Example: If the proportion of all students on campus who have a job is 0.849 (parameter), and a sample of 250 students yields a proportion of 0.864 (statistic).

The Process of Statistics
The statistical process involves several steps:
Identify the research objective.
Collect data needed to answer the question.
Describe the data using graphs, summaries, and calculations.
Perform inference to draw conclusions about the population based on the sample.
Descriptive statistics: Organizing and summarizing data.
Inferential statistics: Extending results from a sample to a population and assessing reliability.
Types of Variables
Variables are characteristics that vary among individuals. They are classified as qualitative or quantitative, and quantitative variables are further divided into discrete and continuous types.
Qualitative (Categorical) Variables: Non-numeric variables that classify individuals based on attributes (e.g., hair color).
Quantitative Variables: Numeric variables that can be meaningfully added or subtracted (e.g., age, GPA).
Discrete Variables: Quantitative variables with a finite or countable number of values (e.g., number of students).
Continuous Variables: Quantitative variables with infinite possible values, often measured (e.g., height, time).

Example: Number of vending machines (discrete), daily intake of whole grains (continuous), education level (qualitative).
Levels of Measurement
Data can be classified by levels of measurement, which determine the types of statistical analyses that can be performed.
Nominal: Names, labels, or categories without order (e.g., phone type).
Ordinal: Categories with a specific order (e.g., education level).
Interval: Ordered categories with meaningful differences, but no true zero (e.g., temperature in Celsius).
Ratio: Ordered categories with meaningful differences and a true zero (e.g., number of students).
Example: Age in years (ratio), response to a question (ordinal), temperature (interval).
Observational Studies Versus Designed Experiments
Statistical studies are categorized as observational studies or designed experiments based on how data is collected and whether variables are manipulated.
Observational Study: Researchers observe behavior without influencing variables; can only claim association.
Designed Experiment: Researchers intentionally manipulate explanatory variables to observe effects on response variables; can claim causation.
Explanatory Variable: The variable manipulated in an experiment.
Response Variable: The variable measured as the outcome.
Example: Randomly assigning groups for music instruction (designed experiment) vs. surveying mothers about postpartum depression (observational study).
Other Types of Data Collection
Census: Collecting data from every individual in the population.
Web Scraping (Data Mining): Extracting and organizing data from the internet for analysis.
Simple Random Sampling
Random sampling ensures that every individual in the population has an equal chance of being selected, which is crucial for valid results.
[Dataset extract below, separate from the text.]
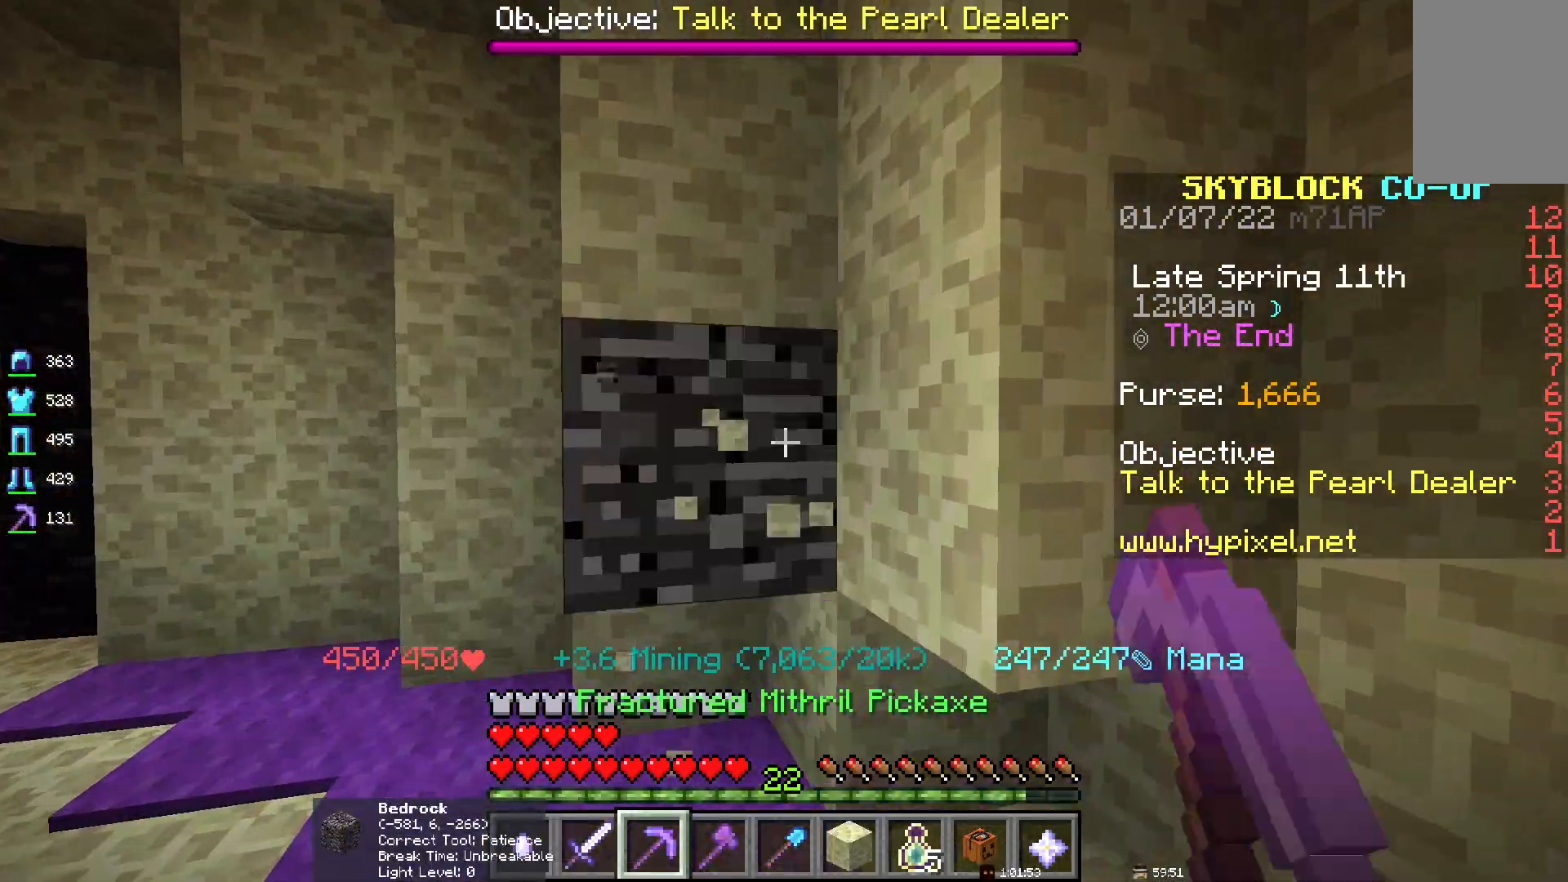
{"keys": [], "mouse": [], "events": [[100, "mouse_left", "up"]]}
Random Sampling: Using chance to select individuals from a population.
Simple Random Sample: Every possible sample of size n from population N has an equally likely chance of occurring.
Steps:
Obtain a frame listing all individuals in the population.
Number individuals and use a random number generator to select the sample.
Bias in Sampling
Bias occurs when a sample is not representative of the population, leading to invalid conclusions.
Sampling Bias: Method favors one part of the population.
Nonresponse Bias: Selected individuals do not respond, and their opinions differ from respondents.
Response Bias: Survey answers do not reflect true feelings due to interviewer error, misrepresentation, or question wording.
Errors:
Nonsampling Error: Errors not related to the act of sampling (e.g., data entry error).
Sampling Error: Errors due to using a sample instead of the entire population.
Chapter 2: Organizing and Summarizing Data
Organizing Qualitative Data
Qualitative data is organized using tables and graphs to summarize and visualize information.
Frequency Distribution: Lists each category and the number of occurrences.
Relative Frequency: Proportion of observations within a category.
Relative Frequency Distribution: Lists each category with its relative frequency.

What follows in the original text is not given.